(Saved entries)

──────────

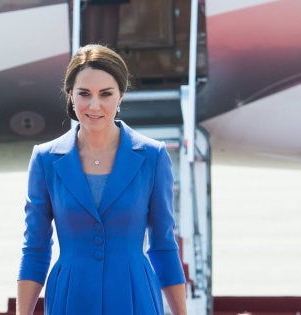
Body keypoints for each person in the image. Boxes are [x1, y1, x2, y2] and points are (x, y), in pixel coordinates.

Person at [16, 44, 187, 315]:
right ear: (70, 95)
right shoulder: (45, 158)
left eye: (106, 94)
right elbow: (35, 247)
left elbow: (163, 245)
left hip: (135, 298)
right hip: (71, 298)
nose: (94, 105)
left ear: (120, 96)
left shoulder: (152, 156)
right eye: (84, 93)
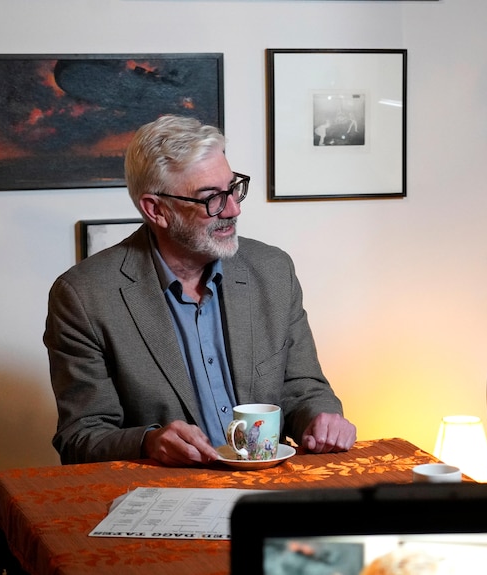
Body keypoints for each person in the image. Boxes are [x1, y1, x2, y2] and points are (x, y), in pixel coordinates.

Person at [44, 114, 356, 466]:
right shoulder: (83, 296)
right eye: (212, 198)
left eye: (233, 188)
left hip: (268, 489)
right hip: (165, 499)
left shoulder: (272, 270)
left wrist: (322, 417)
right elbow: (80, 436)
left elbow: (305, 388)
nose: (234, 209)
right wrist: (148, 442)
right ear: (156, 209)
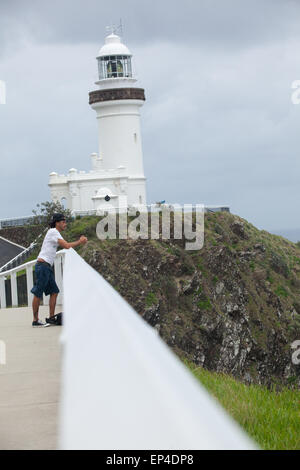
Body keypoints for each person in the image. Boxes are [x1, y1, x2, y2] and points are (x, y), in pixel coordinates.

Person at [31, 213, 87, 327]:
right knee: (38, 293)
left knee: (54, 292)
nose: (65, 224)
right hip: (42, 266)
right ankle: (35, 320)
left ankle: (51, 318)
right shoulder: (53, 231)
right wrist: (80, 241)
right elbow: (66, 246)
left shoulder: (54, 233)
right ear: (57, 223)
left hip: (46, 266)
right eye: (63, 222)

──────────

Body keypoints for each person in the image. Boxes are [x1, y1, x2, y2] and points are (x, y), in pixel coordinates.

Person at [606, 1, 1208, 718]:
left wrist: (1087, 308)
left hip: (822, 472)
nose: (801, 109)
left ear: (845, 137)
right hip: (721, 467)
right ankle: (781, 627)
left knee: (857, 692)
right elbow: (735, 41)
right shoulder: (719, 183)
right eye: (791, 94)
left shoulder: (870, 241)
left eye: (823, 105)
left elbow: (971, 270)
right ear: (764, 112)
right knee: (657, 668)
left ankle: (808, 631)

──────────

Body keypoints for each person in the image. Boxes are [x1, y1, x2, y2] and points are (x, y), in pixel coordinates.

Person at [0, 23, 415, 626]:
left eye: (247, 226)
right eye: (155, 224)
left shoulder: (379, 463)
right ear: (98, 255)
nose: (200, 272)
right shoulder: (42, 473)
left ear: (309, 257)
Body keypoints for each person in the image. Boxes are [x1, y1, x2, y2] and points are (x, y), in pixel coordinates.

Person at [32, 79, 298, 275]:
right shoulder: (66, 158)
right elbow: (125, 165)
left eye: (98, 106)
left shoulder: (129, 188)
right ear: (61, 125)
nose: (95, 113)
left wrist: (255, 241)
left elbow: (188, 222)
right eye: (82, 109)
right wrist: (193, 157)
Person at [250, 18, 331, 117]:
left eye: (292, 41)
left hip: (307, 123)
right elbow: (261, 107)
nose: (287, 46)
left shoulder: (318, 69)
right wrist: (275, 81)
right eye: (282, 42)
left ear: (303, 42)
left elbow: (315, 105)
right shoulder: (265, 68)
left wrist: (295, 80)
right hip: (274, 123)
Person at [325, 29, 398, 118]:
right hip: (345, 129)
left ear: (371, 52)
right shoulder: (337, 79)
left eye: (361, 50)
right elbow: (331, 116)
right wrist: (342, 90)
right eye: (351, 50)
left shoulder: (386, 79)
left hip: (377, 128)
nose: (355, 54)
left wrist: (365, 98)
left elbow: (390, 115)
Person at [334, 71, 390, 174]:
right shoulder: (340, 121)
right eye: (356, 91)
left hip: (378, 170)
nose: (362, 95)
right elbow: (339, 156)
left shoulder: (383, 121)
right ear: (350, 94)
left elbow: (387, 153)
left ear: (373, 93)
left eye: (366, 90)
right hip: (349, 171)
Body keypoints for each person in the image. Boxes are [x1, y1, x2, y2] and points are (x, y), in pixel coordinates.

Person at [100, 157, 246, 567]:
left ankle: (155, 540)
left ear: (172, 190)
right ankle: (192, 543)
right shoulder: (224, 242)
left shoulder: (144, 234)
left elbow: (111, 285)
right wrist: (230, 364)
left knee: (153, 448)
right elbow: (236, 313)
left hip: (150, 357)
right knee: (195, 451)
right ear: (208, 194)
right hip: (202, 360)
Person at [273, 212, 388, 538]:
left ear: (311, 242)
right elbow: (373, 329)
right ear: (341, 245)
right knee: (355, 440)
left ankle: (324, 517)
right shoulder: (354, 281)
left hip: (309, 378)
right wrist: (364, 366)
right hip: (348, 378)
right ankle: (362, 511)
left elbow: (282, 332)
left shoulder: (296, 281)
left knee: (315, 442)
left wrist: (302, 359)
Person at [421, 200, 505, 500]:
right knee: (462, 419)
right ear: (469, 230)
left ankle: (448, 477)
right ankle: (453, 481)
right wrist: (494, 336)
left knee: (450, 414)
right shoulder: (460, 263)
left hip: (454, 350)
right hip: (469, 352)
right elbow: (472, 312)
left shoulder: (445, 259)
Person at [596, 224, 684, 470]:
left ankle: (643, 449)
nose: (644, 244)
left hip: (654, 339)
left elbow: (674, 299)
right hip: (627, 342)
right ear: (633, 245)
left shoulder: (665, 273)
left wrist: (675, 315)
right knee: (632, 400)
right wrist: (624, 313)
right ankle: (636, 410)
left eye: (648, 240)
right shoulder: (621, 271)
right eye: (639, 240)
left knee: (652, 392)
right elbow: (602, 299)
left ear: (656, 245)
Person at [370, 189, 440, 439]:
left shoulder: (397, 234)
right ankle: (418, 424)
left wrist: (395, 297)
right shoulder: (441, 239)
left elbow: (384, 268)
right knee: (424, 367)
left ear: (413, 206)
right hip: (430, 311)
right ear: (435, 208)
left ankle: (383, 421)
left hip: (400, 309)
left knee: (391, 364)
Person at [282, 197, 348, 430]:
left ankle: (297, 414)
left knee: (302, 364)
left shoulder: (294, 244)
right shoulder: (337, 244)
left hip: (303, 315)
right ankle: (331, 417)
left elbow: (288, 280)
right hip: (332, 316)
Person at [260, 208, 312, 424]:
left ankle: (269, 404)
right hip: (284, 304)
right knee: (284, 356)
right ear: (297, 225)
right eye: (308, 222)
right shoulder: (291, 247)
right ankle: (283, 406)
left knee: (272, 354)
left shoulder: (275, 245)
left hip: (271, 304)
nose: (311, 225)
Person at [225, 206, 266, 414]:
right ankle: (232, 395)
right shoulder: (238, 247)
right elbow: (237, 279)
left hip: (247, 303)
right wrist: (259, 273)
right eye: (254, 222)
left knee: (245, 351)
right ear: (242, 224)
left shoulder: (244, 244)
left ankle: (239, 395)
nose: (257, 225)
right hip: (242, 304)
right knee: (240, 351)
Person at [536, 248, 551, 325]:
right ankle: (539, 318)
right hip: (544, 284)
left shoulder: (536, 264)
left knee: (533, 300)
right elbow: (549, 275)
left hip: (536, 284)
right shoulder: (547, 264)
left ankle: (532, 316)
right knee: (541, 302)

──────────

Work required:
In the entries above, please find the line with "right shoulder: (340, 121)" and the line with "right ankle: (362, 511)", then write out exactly those two lines and every line between them, and nothing more.

Answer space:
right shoulder: (340, 121)
right eye: (356, 91)
left hip: (378, 170)
nose: (362, 95)
right elbow: (339, 156)
left shoulder: (383, 121)
right ear: (350, 94)
left elbow: (387, 153)
left ear: (373, 93)
left eye: (366, 90)
right hip: (349, 171)
Body keypoints for each person in the image. Boxes are [x1, y1, x2, y2] and points are (x, y), in pixel coordinates.

Person at [100, 157, 246, 567]:
left ankle: (155, 540)
left ear: (172, 190)
right ankle: (192, 543)
right shoulder: (224, 242)
left shoulder: (144, 234)
left elbow: (111, 285)
right wrist: (230, 364)
left knee: (153, 448)
right elbow: (236, 313)
left hip: (150, 357)
right knee: (195, 451)
right ear: (208, 194)
right hip: (202, 360)
Person at [273, 212, 388, 538]:
left ear: (311, 242)
right elbow: (373, 329)
right ear: (341, 245)
right knee: (355, 440)
left ankle: (324, 517)
right shoulder: (354, 281)
left hip: (309, 378)
right wrist: (364, 366)
right hip: (348, 378)
right ankle: (362, 511)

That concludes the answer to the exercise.